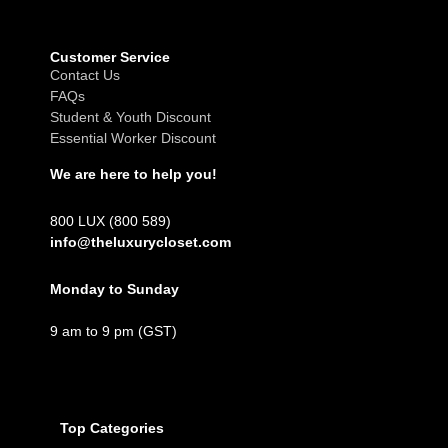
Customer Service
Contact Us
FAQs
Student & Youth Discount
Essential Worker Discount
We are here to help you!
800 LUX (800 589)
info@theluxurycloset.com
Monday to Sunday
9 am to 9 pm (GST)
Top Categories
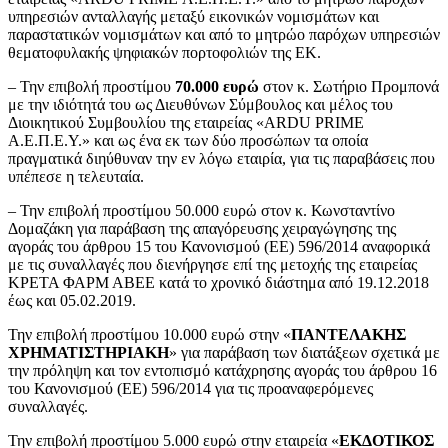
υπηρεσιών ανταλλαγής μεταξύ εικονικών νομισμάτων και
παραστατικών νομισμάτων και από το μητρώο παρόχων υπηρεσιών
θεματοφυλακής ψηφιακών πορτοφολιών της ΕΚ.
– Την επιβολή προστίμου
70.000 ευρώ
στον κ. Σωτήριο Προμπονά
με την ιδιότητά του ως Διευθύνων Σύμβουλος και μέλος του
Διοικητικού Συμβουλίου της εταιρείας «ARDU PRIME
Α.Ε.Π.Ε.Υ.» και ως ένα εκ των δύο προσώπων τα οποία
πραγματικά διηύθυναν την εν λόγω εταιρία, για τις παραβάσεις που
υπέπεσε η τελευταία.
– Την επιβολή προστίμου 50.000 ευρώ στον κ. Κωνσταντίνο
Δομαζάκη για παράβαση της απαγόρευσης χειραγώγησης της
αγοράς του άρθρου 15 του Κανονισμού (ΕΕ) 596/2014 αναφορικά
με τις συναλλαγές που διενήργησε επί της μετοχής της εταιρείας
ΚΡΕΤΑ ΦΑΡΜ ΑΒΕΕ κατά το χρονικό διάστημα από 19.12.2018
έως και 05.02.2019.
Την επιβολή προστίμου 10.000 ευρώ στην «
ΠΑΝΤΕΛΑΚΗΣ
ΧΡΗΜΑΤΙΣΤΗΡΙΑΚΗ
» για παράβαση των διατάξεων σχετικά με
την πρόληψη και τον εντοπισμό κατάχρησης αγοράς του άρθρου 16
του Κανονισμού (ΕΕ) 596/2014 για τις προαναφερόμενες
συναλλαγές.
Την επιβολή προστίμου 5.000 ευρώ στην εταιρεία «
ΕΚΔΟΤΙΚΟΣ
--
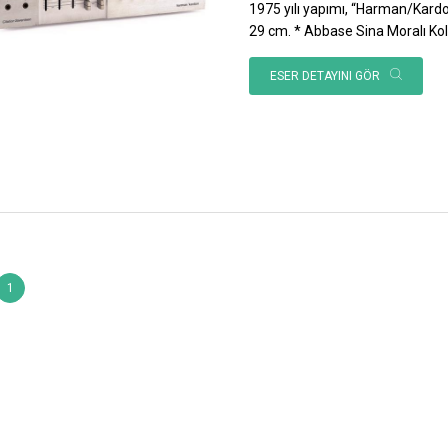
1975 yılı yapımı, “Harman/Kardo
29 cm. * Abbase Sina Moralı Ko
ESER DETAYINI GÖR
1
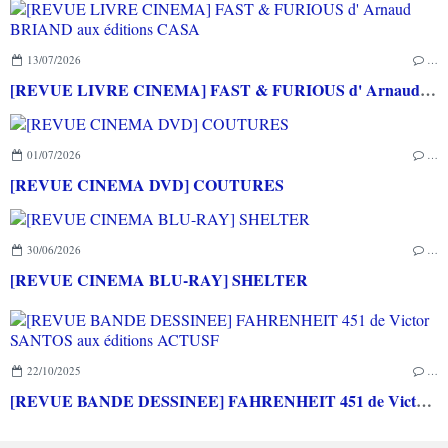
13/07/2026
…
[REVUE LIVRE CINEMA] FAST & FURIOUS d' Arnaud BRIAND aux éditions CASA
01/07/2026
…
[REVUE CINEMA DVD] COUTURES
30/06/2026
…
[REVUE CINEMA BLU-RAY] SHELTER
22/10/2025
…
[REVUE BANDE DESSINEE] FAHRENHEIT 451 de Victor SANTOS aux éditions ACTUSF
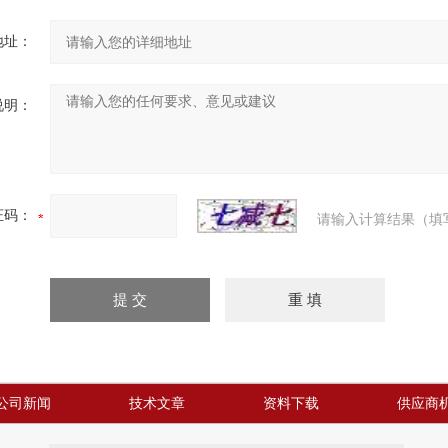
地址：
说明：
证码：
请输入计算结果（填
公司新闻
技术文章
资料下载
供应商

→ What to do: Note each line of the material holding "επιβολή" and copy it out.

→ Exercise solution:
– Την επιβολή προστίμου
– Την επιβολή προστίμου 50.000 ευρώ στον κ. Κωνσταντίνο
Την επιβολή προστίμου 10.000 ευρώ στην «
Την επιβολή προστίμου 5.000 ευρώ στην εταιρεία «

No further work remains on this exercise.